Wednesday, April 6, 2011

Olive Oil-Orange Pound Cake

Hello Friends.

You'll be seeing a lot of me on here as Kate is busy finishing up her last semester of school for her MSW.  keep it up, kk.  you're a rock star. 

So I would like to preface this entire blog (a little late I know, but work with me) by saying that Kate and I are recent foodies, just diving in to this fascinating culinary world.  There are many things we make up (such as kate's mexican creation post) but there are many things we have to get inspiration for.  That inspiration comes from cook books, recipes in magazines (that I unashamedly steal out of magazines from doctor's offices, magazines at the gym, etc), and websites.  I'd venture to say that outside of foodnetwork.com, bhg.com, and cookinglight.com, our fav go-to lady is none other than thepioneerwoman.com.  Ok, just had to explain all that before I get on with the post.  I found this on her site from ANOTHER blog she follows and it looked too good NOT to try.  It's a Portuguese guy (from what I gather- I was on the site very quickly- just to get this recipe) and I had never heard of anything like this, so, without further ado, the Olive Oil Orange Pound Cake from http://leitesculinaria.com:

Ingredients
  • Nonstick baking spray with flour
  • 4 to 5 large navel oranges
  • 3 1/2 cups all-purpose flour
  • 1 1/2 teaspoons baking powder
  • 1 3/4 teaspoons kosher salt
  • 5 large eggs
  • 3 cups granulated sugar
  • 1 1/2 cups mild extra-virgin olive oil
  • Confectioners’ sugar, for sprinkling

Directions

  •  Position a rack in the middle of the oven, remove any racks above, and crank up the heat to 350°F (175°C).
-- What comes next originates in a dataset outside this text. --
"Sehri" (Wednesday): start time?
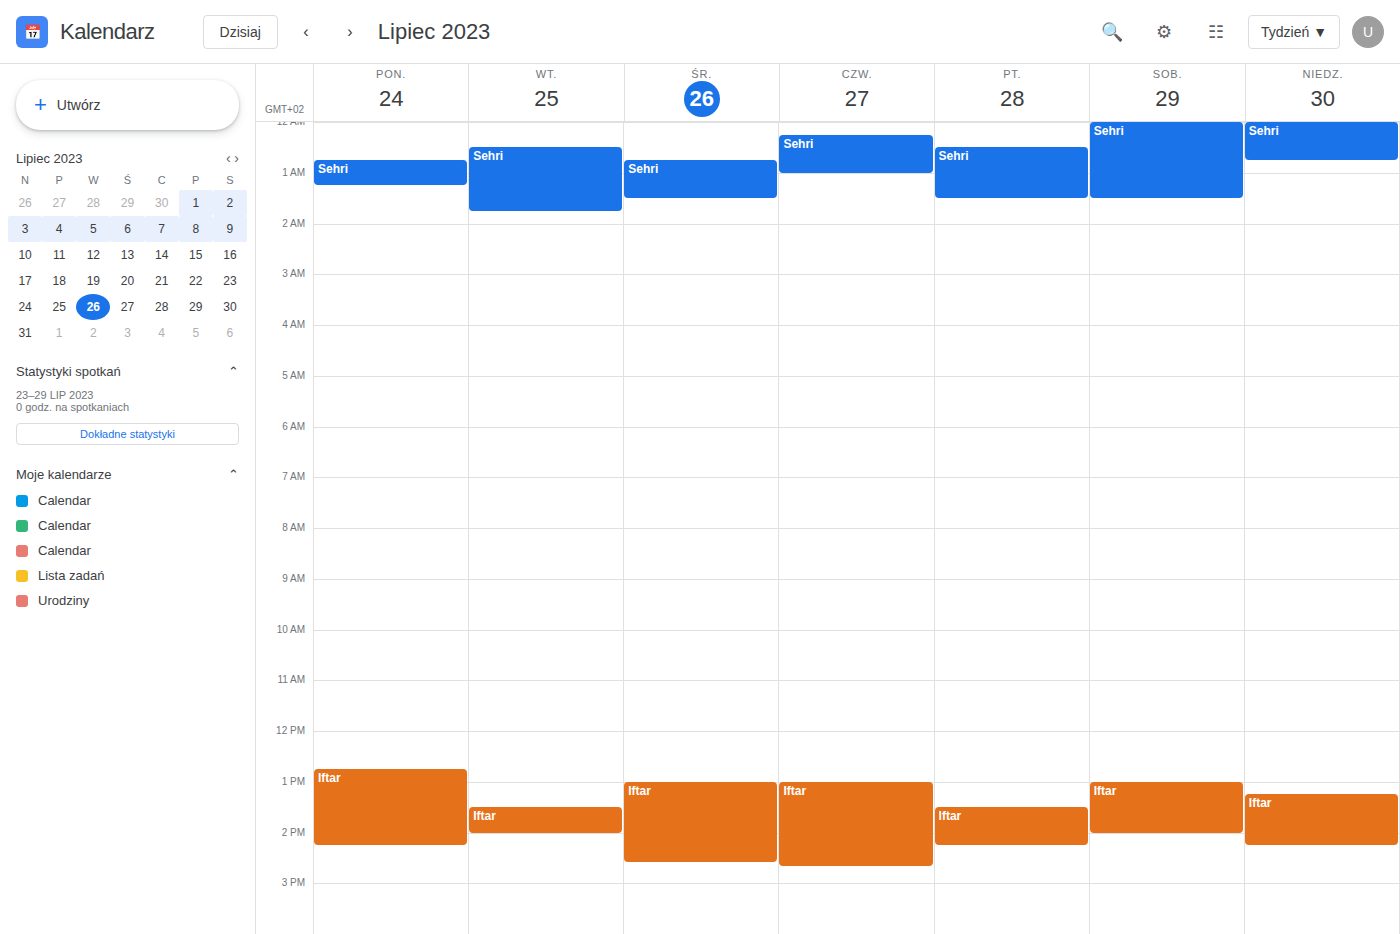
12:45 AM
Coat a 12-cup Bundt or tube pan with baking spray and set aside.
  • Finely grate the zest of 3 of the oranges, then squeeze 4 of them. You should have 1 1/2 cups of juice; if not, squeeze the 5th orange. Set aside.
  •  Whisk together the flour, baking powder, and salt in a large bowl and set aside.
  •  In the bowl of a stand mixer fitted with a paddle attachment, or with a hand held mixer in a large bowl, beat the eggs on medium-high speed until well-combined, about 1 minute. Slowly pour in the granulated sugar and continue beating until thick and pale yellow, about 3 minutes. On low speed, alternate adding the flour mixture and oil, starting and ending with the flour, and beat until just a few wisps of flour remain. Pour in the orange juice and zest and whirl for a few seconds to bring the batter together.
  • Pour the batter into the prepared pan and bake until a cake tester comes out with a few moist crumbs clinging to it, about 1 1/4 hours. If the top is browning too much as the cake bakes, cover lightly with foil. Transfer to a wire rack and cool for 15 minutes.
  •  Turn the cake out onto the rack and cool completely, then place it in a covered cake stand and let it sit overnight. Just before serving, dust with powdered sugar.
look at that delectable orange zest in there.  this cake is truly, truly delicious in every way.  so moist, so light (did you notice there's no butter??) and so refreshing.  a perfect go-to if you need to bring something somewhere and you're not feeling chocolate.  i bet you could even substitute the orange with some lemon or grapefruit or lime for other variations.  however you make it, you need to try this cake.  it's DELISH and a half.